"The Civil Rights Act I assure you never was passed for Asians either."
PROFESSOR of Education and Social Structure Nathan Glazer uttered these frank words yesterday. Speaking at an Asian-American Association forum, the distinguished academic criticized the extension of affirmative action guidelines to minorities other than Black Americans in general, and to Asian-Americans in particular.
"I think it was a mistake to begin with...to set up a special list" of groups qualified for affirmative action, Glazer said. "It was certainly a mistake to extend it beyond Blacks."
The professor is no naif on the subject of civil rights and racial inequity in the U.S. Author of a 1975 work, Affirmative Discrimination: Ethnic Inequality and Public Policy, Glazer long has held that quotas are too blunt an instrument to apply to discrimination.
Unfortunately, his opinion suggests troubling assumptions and contradictions common in much mainstream debate over minorities in the U.S. That menace lies in insisting on seeing the minority "problem" through one lens--here applying quotas--and then setting by inference the needs of one minority against those of another.
At base, Glazer's focus on the Black experience rightly recalls more than 370 years of American history in which the brunt of racist hate and violence fell upon Black Americans. Bigotry and economic, cultural and social segregation still strike Blacks and Black communities with arguably the greatest severity of any of the American minorities; there can be no contesting that Black-white equality belongs at the top of priorities for all citizens.
But the question as framed in yesterday's forum asked panelists to find solutions to related problems faced by another minority. Namely, Glazer and another professor attempted to articulate how public policy and public opinion should address the minority status of Asian-Americans in this society.
By focusing on the question of a single federal policy--affirmative action--and strictly interpreting and defining the goals of this policy, Glazer's position effectively channeled discussion away from acknowledging the status of Asian-Americans today.
GLAZER, explaining his preferred "formal definition of `minority,'" said: "When you're a minority, you deserve special treatment."
Clearly the comment refers to actions of "policy" taken by the government: the quotas required by affirmative action. But its phrasing also casts the problems facing minorities in a narrow, even paternalistic manner. It says that U.S. society will acknowledge a minority's problems only if they require policy amounting to obvious "special treatment." Just who delivers the treatment remains tantalizingly vague.
Glazer's comments suggest that it is enough that some Asian-Americans enjoy highly visible success in the U.S. It is easy to draw from the growing numbers of Asian-American students, family businesses and professionals, as Glazer does, that "The fact is that the public concern in this country with minority problems is not with minorities that don't make problems."
That may be so. But it reveals the flaw that whoever voices "the public concern" in America risks allowing problems to fester as long as they remain covered beneath a skin of civility.
For Asian-Americans, the reality of inner-city crime, drug use and poverty is testified to by the Chinatowns, Korea-towns, and Vietnamese and Cambodian neighborhoods that lie in the heart of some of America's largest cities. The lives of Asian immigrants are scarred by the same kinds of racism that have welcomed all "ethnics" to this country.

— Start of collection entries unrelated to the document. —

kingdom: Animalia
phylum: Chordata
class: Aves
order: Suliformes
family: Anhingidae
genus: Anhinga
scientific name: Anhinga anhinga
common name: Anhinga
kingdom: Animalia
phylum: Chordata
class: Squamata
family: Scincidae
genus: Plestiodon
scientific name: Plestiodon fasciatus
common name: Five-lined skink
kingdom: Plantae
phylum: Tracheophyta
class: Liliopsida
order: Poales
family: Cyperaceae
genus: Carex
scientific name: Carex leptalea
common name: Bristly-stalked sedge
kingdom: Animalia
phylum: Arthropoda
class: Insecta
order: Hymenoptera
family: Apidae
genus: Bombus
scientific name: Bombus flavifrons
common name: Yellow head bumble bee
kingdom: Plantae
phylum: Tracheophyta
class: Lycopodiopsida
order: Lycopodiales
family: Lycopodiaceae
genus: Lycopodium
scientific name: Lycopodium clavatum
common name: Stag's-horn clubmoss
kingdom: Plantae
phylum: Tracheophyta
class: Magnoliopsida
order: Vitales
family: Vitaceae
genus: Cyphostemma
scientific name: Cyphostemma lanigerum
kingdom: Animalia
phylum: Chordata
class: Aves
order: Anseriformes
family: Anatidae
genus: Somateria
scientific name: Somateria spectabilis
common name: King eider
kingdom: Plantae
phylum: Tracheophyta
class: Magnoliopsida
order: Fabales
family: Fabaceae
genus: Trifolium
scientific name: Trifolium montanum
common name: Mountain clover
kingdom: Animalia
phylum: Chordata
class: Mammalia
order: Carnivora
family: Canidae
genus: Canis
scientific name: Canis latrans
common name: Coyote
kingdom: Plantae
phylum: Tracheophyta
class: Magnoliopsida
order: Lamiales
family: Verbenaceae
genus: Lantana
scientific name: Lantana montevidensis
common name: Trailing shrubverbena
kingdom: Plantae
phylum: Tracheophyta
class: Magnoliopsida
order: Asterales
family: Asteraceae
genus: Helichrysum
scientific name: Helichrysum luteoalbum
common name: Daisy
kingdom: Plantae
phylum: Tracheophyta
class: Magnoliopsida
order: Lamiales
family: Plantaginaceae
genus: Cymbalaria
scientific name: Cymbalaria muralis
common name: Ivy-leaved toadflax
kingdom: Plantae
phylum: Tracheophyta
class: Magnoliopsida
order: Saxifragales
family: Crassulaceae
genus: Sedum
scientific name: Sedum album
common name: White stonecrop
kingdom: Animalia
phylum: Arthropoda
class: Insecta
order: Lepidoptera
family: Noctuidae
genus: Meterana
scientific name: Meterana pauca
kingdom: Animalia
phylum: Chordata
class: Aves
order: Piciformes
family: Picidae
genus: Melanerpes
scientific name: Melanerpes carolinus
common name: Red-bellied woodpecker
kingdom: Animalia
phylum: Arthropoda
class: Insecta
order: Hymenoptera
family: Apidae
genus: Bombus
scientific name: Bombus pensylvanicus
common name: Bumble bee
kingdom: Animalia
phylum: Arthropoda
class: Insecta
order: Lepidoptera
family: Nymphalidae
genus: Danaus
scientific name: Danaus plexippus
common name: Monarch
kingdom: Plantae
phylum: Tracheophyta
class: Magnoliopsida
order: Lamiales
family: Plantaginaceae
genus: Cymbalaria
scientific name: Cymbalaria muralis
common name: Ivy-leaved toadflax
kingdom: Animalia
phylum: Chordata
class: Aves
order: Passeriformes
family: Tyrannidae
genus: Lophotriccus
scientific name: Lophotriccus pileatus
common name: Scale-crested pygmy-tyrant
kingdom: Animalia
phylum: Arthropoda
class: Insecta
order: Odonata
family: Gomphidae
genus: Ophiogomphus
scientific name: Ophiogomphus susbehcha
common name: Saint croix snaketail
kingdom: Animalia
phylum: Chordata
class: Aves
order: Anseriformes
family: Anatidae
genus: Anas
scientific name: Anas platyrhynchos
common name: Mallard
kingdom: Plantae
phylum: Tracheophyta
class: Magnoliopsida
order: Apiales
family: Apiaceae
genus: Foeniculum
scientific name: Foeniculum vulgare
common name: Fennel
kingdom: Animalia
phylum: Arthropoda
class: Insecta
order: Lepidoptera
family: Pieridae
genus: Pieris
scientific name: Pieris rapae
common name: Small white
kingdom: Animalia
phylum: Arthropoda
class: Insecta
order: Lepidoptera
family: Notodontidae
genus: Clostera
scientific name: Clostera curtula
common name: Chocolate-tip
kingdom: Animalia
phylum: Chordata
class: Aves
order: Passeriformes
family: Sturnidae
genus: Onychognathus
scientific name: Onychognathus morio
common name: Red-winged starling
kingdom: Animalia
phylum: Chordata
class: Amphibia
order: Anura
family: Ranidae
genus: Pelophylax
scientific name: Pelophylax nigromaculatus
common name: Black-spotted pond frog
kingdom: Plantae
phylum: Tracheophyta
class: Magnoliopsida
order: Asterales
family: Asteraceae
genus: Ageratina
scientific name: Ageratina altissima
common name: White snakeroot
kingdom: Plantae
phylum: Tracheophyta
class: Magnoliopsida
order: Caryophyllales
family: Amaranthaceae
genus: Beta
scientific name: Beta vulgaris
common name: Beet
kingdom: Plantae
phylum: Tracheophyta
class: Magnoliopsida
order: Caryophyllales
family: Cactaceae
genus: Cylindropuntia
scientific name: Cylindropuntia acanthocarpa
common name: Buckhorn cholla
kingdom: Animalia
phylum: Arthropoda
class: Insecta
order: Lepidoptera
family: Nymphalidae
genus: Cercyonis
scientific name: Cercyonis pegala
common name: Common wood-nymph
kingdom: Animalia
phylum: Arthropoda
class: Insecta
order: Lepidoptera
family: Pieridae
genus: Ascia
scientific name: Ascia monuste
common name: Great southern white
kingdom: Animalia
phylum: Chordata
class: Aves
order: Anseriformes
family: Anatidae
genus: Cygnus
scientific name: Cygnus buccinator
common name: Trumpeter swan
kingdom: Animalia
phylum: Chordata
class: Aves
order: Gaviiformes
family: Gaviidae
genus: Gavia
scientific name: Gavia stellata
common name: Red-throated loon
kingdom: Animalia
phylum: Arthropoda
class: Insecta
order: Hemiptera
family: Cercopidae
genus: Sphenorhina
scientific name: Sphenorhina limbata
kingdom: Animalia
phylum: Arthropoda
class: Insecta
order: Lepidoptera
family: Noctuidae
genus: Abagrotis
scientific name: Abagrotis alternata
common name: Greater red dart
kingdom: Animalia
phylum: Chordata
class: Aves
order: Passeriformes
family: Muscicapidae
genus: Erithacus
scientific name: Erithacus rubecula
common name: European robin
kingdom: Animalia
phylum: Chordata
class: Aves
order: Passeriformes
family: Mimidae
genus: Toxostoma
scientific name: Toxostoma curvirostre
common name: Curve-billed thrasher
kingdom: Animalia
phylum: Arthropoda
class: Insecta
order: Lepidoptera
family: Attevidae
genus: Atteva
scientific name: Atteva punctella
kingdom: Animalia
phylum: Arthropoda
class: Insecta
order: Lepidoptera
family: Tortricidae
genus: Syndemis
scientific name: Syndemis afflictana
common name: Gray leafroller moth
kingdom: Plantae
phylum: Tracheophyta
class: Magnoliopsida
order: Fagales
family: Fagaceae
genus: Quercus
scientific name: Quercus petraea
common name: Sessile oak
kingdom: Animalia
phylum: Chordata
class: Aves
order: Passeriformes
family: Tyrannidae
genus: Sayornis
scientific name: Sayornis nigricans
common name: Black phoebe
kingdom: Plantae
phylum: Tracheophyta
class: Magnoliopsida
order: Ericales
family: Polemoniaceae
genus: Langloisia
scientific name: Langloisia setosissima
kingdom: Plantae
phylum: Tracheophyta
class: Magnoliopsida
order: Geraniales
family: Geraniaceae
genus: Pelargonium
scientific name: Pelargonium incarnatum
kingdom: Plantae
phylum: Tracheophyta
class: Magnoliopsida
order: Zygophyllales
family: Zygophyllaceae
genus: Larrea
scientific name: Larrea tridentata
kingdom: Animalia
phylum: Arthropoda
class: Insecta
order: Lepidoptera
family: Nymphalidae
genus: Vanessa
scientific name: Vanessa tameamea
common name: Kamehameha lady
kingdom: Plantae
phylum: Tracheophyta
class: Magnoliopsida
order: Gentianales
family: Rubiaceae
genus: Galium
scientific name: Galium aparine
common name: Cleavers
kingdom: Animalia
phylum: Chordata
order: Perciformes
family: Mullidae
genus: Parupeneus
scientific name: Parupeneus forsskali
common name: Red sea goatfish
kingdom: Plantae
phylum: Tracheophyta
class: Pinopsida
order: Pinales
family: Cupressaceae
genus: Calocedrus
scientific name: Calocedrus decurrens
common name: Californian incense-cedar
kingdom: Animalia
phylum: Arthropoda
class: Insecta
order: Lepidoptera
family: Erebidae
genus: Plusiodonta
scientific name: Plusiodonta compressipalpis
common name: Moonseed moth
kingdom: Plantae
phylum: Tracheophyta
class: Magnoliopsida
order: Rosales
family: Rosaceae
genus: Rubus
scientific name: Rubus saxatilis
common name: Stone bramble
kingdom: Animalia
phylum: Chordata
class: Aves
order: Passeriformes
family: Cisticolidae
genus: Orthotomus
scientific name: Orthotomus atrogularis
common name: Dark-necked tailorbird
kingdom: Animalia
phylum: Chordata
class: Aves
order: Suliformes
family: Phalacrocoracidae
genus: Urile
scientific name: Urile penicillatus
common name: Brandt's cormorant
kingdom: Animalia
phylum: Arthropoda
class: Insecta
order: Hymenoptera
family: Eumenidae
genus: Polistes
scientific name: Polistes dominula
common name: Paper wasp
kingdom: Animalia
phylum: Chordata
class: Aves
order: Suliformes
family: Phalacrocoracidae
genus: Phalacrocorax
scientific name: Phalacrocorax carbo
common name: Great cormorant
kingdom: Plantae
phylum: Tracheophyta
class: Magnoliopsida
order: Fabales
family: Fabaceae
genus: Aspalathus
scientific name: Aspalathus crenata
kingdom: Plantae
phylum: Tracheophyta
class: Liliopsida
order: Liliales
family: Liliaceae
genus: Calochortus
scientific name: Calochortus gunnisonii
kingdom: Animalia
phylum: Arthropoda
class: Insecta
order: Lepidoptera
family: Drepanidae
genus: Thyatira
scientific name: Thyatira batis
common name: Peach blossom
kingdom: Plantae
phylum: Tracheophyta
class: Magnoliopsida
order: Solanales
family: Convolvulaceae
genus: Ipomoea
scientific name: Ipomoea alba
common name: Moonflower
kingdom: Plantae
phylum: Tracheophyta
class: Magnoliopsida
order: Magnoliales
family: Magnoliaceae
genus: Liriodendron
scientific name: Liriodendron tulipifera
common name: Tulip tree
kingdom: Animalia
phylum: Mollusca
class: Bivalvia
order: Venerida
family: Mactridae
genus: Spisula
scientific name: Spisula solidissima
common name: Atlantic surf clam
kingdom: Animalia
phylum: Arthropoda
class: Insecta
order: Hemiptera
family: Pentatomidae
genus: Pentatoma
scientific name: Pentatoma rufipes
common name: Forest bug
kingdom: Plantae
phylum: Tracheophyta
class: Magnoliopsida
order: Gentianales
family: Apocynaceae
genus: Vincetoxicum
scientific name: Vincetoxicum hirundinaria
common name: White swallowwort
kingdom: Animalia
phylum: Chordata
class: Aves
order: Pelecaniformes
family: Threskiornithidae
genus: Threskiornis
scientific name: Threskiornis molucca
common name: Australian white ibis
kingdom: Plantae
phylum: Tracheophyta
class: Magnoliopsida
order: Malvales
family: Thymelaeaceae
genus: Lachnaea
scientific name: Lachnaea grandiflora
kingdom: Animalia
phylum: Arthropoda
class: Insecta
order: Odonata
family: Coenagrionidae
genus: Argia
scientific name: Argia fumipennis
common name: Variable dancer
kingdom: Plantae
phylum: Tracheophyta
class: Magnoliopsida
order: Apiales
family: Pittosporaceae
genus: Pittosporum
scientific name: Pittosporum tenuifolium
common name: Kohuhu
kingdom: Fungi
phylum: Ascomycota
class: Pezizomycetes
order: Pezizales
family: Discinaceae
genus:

For the vast numbers of Asian-Americans who do not come to America with strong college educations and for their descendents, the miracle of "success" comes with familiar, brutal infrequency. And finally, this way of thinking ignores whatever cultural legacies remain unique to Asian-Americans--what some have labelled orthodoxy, passivity or "oriental" foreignness--and what they provoke from mainstream America.
It is easy to attempt a simple answer to problems of race and ethnicity in America. It is dangerous when one limits the application of rights, consciously or no, in definitions too narrow for the reality.